First in an occasional series on the future of work.

The pro-mining coalition that is pushing the proposed PolyMet ­Mining project in northeastern Minnesota decided to get right to the point — by giving itself the name “Jobs for ­Minnesotans.”

It’s backing PolyMet’s promise to put at least 300 people to work mining ­copper and other metals, with 60 more likely down the road. These jobs will be welcome in a part of Minnesota that has generally had higher unemployment and lower household incomes than the state as a whole.

There’s a great resurrection aspect to the story, too, because the company plans to restart operations at the site of an Erie Mining plant in Hoyt Lakes that was shut down in 2001.

But even if PolyMet eventually hires those 300 people, it won’t be anything like the Erie plant’s heyday. Back when that facility was booming, the payroll peaked at more than 10 times the number PolyMet promises.

The projects are different: iron mining at Erie vs. a new copper and nickel operation. Erie’s operation was more self-contained, while PolyMet would draw on local suppliers who will also employ people.

Still, the numbers are ­stunning. Advocates are ­celebrating a controversial project that promises to employ one person for every 10 who once worked at the site.

This is now reality in large areas of the American economy, as new machines and more-efficient ways of making things reduce the need for people. In mining, the trend took hold three decades ago, when the industry responded to a threat of Brazilian competition by changing a lot of work rules and effectively doubling the output of each worker.

At PolyMet, there would be everything from processing machines that run and monitor themselves to massive 240-ton haul trucks that are easily twice the size of the trucks back when the Erie mine payroll peaked.

This shift in the economy — better capital equipment and automation leading to dramatic productivity gains — has long been predicted. Economist John ­Maynard Keynes famously looked decades ahead in a Great Depression-era essay and suggested “we may be able to perform all the operations of agriculture, mining, and manufacture with a quarter of the human effort to which we have been accustomed.”

He nailed the trend but was off on the details. These operations don’t take nearly a quarter of the labor they did back then.

Running an ore-processing machine is a classic example of a middle-skill job, a kind of job that’s being threatened by better and better technology. They are called middle skill because training and experience really matter but they don’t usually require university degrees or professional credentials, like a lawyer.

These jobs pay well. The more than 4,000 jobs in the iron-mining industry in northeastern Minnesota have an average wage and benefits package worth roughly $100,000, according to the Iron Mining Association of Minnesota.

As these kinds of jobs come under increasing pressure, it has created a strange paradox in the labor market, with people worried about jobs and job security at a time when the state unemployment rate bumps along at less than 4 percent.

It’s possible to hear big employers complain of a labor shortage and a “war for talent” the same week state and local officials talk up an unproven plan to require more workers.

The issue is that, as middle-skill jobs go away, comparable new jobs aren’t emerging. The occupations with the greatest number of projected openings in Minnesota are, in order: retail sales, cashiers, food preparation and ­restaurant server.

The good news is that these are jobs that don’t sound all that easy to replace with a machine. The bad news is they likely won’t pay well enough for a comfortable middle-class life.

Trend likely to accelerate

Nonetheless, the impact of automation and machines on work is likely to accelerate. A new McKinsey Global Institute report said about half of the tasks we do for work could be done with “currently demonstrated technologies.” You maybe hadn’t heard, for example, that Amazon.com almost single-handedly kicked off a warehouse robot arms race by buying a leading robot maker and deciding not to sell the machines to ­anybody else.

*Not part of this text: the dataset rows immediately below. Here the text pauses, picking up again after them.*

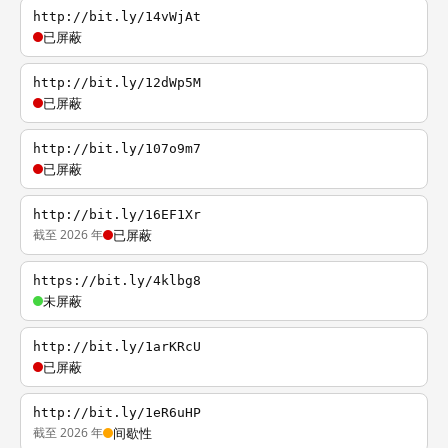
http://bit.ly/14vWjAt
已屏蔽
http://bit.ly/12dWp5M
已屏蔽
http://bit.ly/107o9m7
已屏蔽
http://bit.ly/16EF1Xr
截至 2026 年
已屏蔽
https://bit.ly/4klbg8
未屏蔽
http://bit.ly/1arKRcU
已屏蔽
http://bit.ly/1eR6uHP
截至 2026 年
间歇性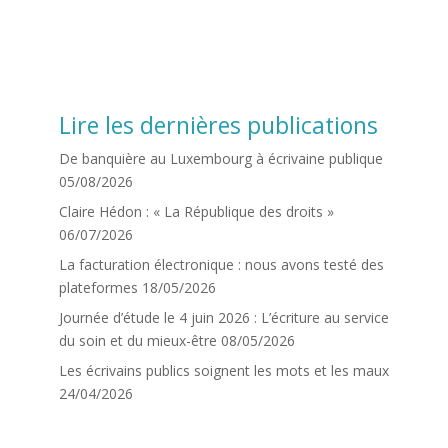
Lire les dernières publications
De banquière au Luxembourg à écrivaine publique
05/08/2026
Claire Hédon : « La République des droits »
06/07/2026
La facturation électronique : nous avons testé des
plateformes
18/05/2026
Journée d’étude le 4 juin 2026 : L’écriture au service
du soin et du mieux-être
08/05/2026
Les écrivains publics soignent les mots et les maux
24/04/2026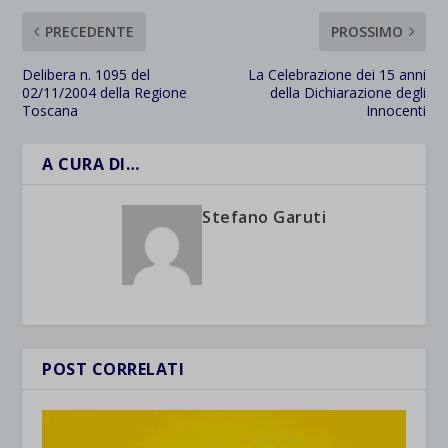
PRECEDENTE
PROSSIMO
Delibera n. 1095 del
La Celebrazione dei 15 anni
02/11/2004 della Regione
della Dichiarazione degli
Toscana
Innocenti
A CURA DI…
Stefano Garuti
POST CORRELATI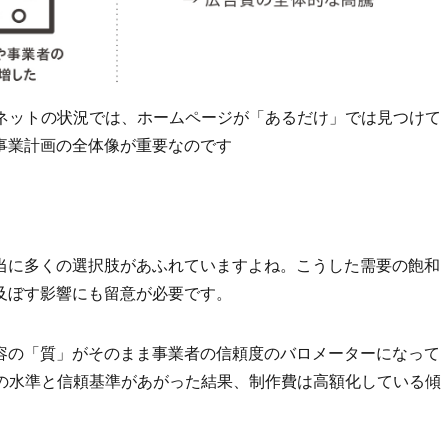
ーネットの状況では、ホームページが「あるだけ」では見つけて
事業計画の全体像が重要なのです
当に多くの選択肢があふれていますよね。こうした需要の飽和
及ぼす影響にも留意が必要です。
容の「質」がそのまま事業者の信頼度のバロメーターになって
ンの水準と信頼基準があがった結果、制作費は高額化している傾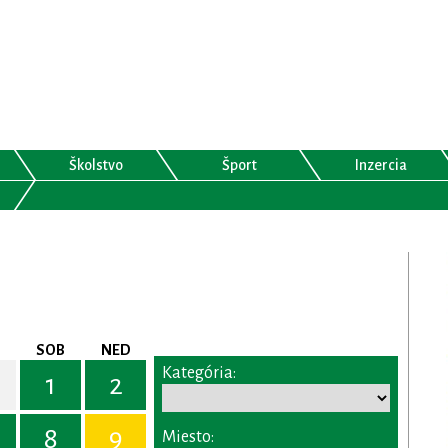
Školstvo
Šport
Inzercia
SOB
NED
Kategória:
1
2
8
9
Miesto: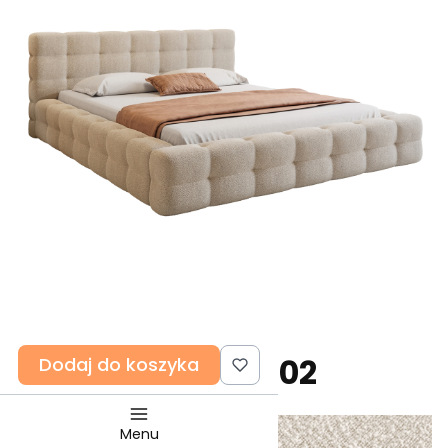
LEGEND_02
Dodaj do koszyka
Menu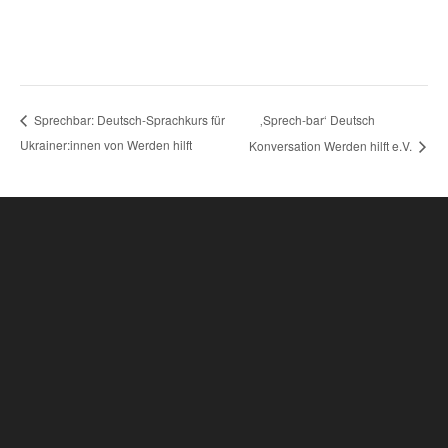
‚Sprech-bar‘ Deutsch
Sprechbar: Deutsch-Sprachkurs für
Ukrainer:innen von Werden hilft
Konversation Werden hilft e.V.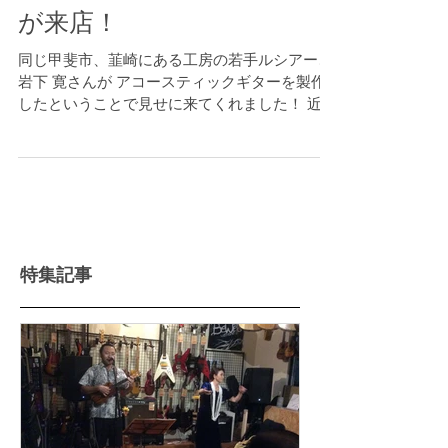
MANDOLINS&GUITARSさん
が来店！
同じ甲斐市、韮崎にある工房の若手ルシアー、
岩下 寛さんが アコースティックギターを製作
したということで見せに来てくれました！ 近年
マンドリン製作で注目されるルシアーですが 日
本を代表するギター製作家の坂田氏に師事しギ
ター製作にも力をいれているとの事で...
特集記事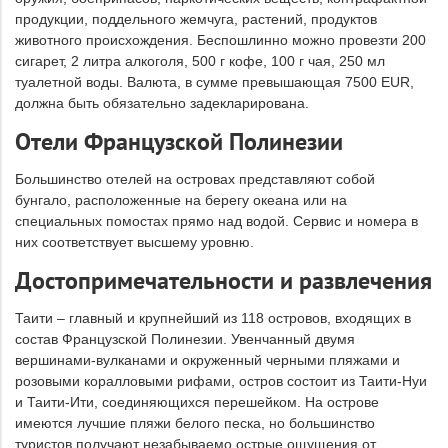
продукции, поддельного жемчуга, растений, продуктов
животного происхождения. Беспошлинно можно провезти 200
сигарет, 2 литра алкоголя, 500 г кофе, 100 г чая, 250 мл
туалетной воды. Валюта, в сумме превышающая 7500 EUR,
должна быть обязательно задекларирована.
Отели Французской Полинезии
Большинство отелей на островах представляют собой
бунгало, расположенные на берегу океана или на
специальных помостах прямо над водой. Сервис и номера в
них соответствует высшему уровню.
Достопримечательности и развлечения
Таити – главный и крупнейший из 118 островов, входящих в
состав Французской Полинезии. Увенчанный двумя
вершинами-вулканами и окруженный черными пляжами и
розовыми коралловыми рифами, остров состоит из Таити-Нуи
и Таити-Ити, соединяющихся перешейком. На острове
имеются лучшие пляжи белого песка, но большинство
туристов получают незабываемо острые ощущения от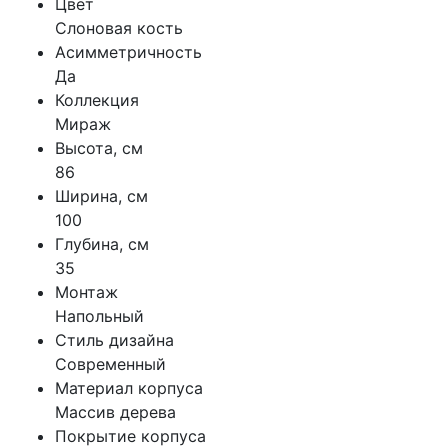
Цвет
Слоновая кость
Асимметричность
Да
Коллекция
Мираж
Высота, см
86
Ширина, см
100
Глубина, см
35
Монтаж
Напольный
Стиль дизайна
Современный
Материал корпуса
Массив дерева
Покрытие корпуса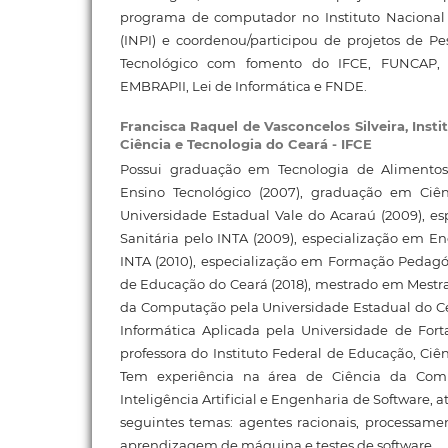
programa de computador no Instituto Nacional 
(INPI) e coordenou/participou de projetos de P
Tecnológico com fomento do IFCE, FUNCAP,
EMBRAPII, Lei de Informática e FNDE.
Francisca Raquel de Vasconcelos Silveira,
Insti
Ciência e Tecnologia do Ceará - IFCE
Possui graduação em Tecnologia de Alimentos 
Ensino Tecnológico (2007), graduação em Ci
Universidade Estadual Vale do Acaraú (2009), es
Sanitária pelo INTA (2009), especialização em E
INTA (2010), especialização em Formação Pedagóg
de Educação do Ceará (2018), mestrado em Mest
da Computação pela Universidade Estadual do Ce
Informática Aplicada pela Universidade de Fort
professora do Instituto Federal de Educação, Ciê
Tem experiência na área de Ciência da Co
Inteligência Artificial e Engenharia de Software,
seguintes temas: agentes racionais, processame
aprendizagem de máquina e testes de software.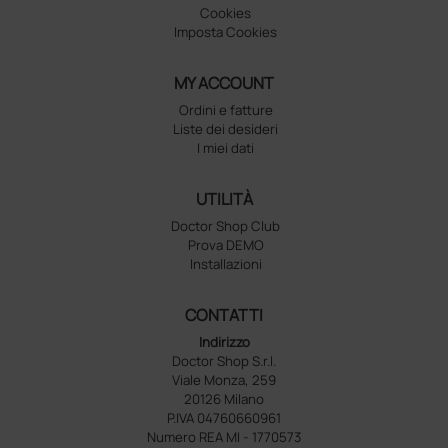
Cookies
Imposta Cookies
MY ACCOUNT
Ordini e fatture
Liste dei desideri
I miei dati
UTILITÀ
Doctor Shop Club
Prova DEMO
Installazioni
CONTATTI
Indirizzo
Doctor Shop S.r.l.
Viale Monza, 259
20126 Milano
P.IVA 04760660961
Numero REA MI - 1770573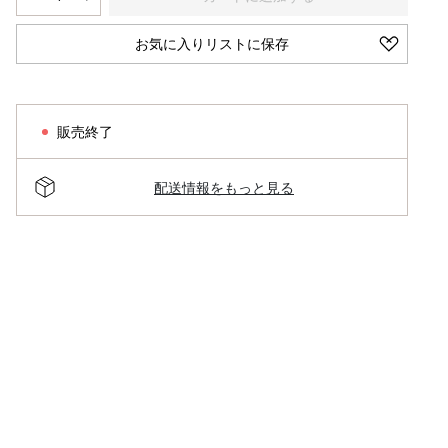
お気に入りリストに保存
販売終了
配送情報をもっと見る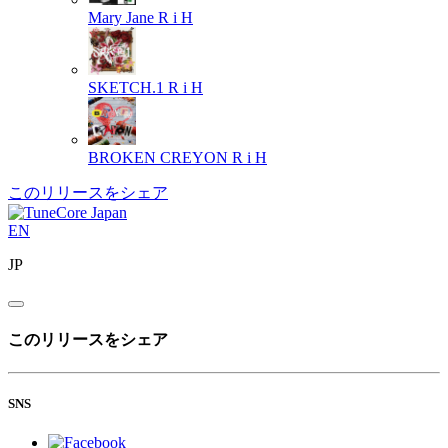
Mary Jane
R i H
SKETCH.1
R i H
BROKEN CREYON
R i H
このリリースをシェア
EN
JP
このリリースをシェア
SNS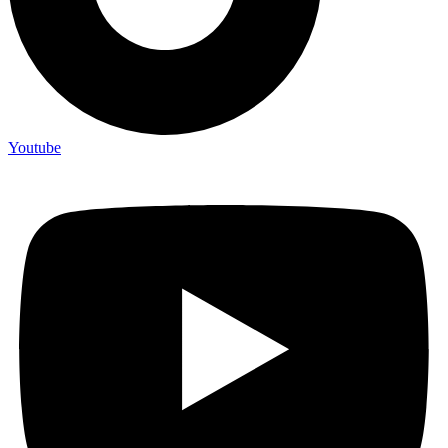
Youtube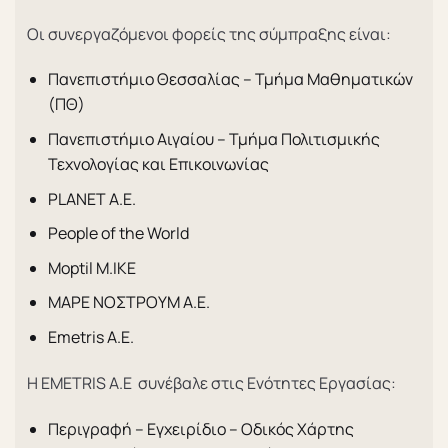
Οι συνεργαζόμενοι φορείς της σύμπραξης είναι:
Πανεπιστήμιο Θεσσαλίας – Τμήμα Μαθηματικών
(ΠΘ)
Πανεπιστήμιο Αιγαίου – Τμήμα Πολιτισμικής
Τεχνολογίας και Επικοινωνίας
PLANET Α.Ε.
People of the World
Moptil Μ.IKE
ΜΑΡΕ ΝΟΣΤΡΟΥΜ Α.Ε.
Emetris Α.Ε.
Η EMETRIS A.E συνέβαλε στις Ενότητες Εργασίας:
Περιγραφή – Εγχειρίδιο – Οδικός Χάρτης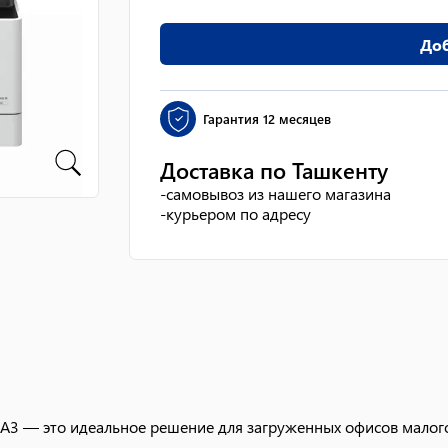
Доб
Гарантия
12 месяцев
Доставка по Ташкенту
-
самовывоз из нашего магазина
-
курьером по адресу
A3 — это идеальное решение для загруженных офисов малого 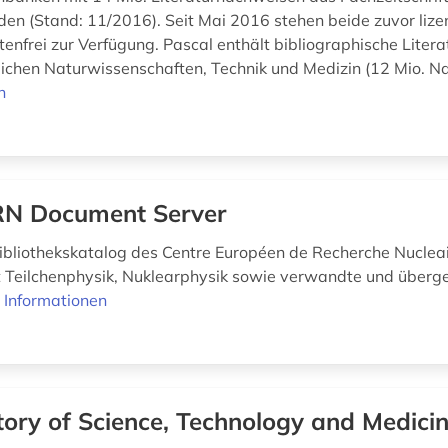
n (Stand: 11/2016). Seit Mai 2016 stehen beide zuvor lizen
tenfrei zur Verfügung. Pascal enthält bibliographische Lite
ichen Naturwissenschaften, Technik und Medizin (12 Mio. Na
n
N Document Server
ibliothekskatalog des Centre Européen de Recherche Nucleai
 Teilchenphysik, Nuklearphysik sowie verwandte und überg
 Informationen
tory of Science, Technology and Medici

That’s not to say there’s no hope for distribution-center employees who get fired to make way for a robot. Economists have long cautioned not to worry too much about ­losing jobs to machines.

For one thing, it’s misleading to think that there’s just one big lump of work to do. If a machine does work it won’t necessarily mean we’ll have less to do, as new wants and needs emerge and people get paid to meet some of them.

It’s also probably pointless to complain about the adoption of new technology. The technologists will patiently explain to people my age that the pace of change is accelerating, as the gadget era comes to a close and artificial ­intelligence takes off.

Not that long ago it was easy to read assurances that even artificial intelligence would be no match for humans in a lot of the tasks we do, ones that demand improvisation and judgment. Driving a car — safely reacting to the unpredictable nature of the road — used to be considered one of those tasks. Just last week, the ride-hailing service Uber struck a deal to work with the parent company of Mercedes-Benz on self-driving cars.

Just taking people home after the bars close isn’t the vision of self-driving auto enthusiasts. Why not self-driving trucks? At last count there were more than 3.5 million big trucks on the road, and to get anywhere they each need an expensive human driver.

It’s impossible to say when, if ever, those drivers will become obsolete. What is clear is that there would be even fewer good-paying jobs at places like PolyMet if those 240-ton mining trucks start driving themselves.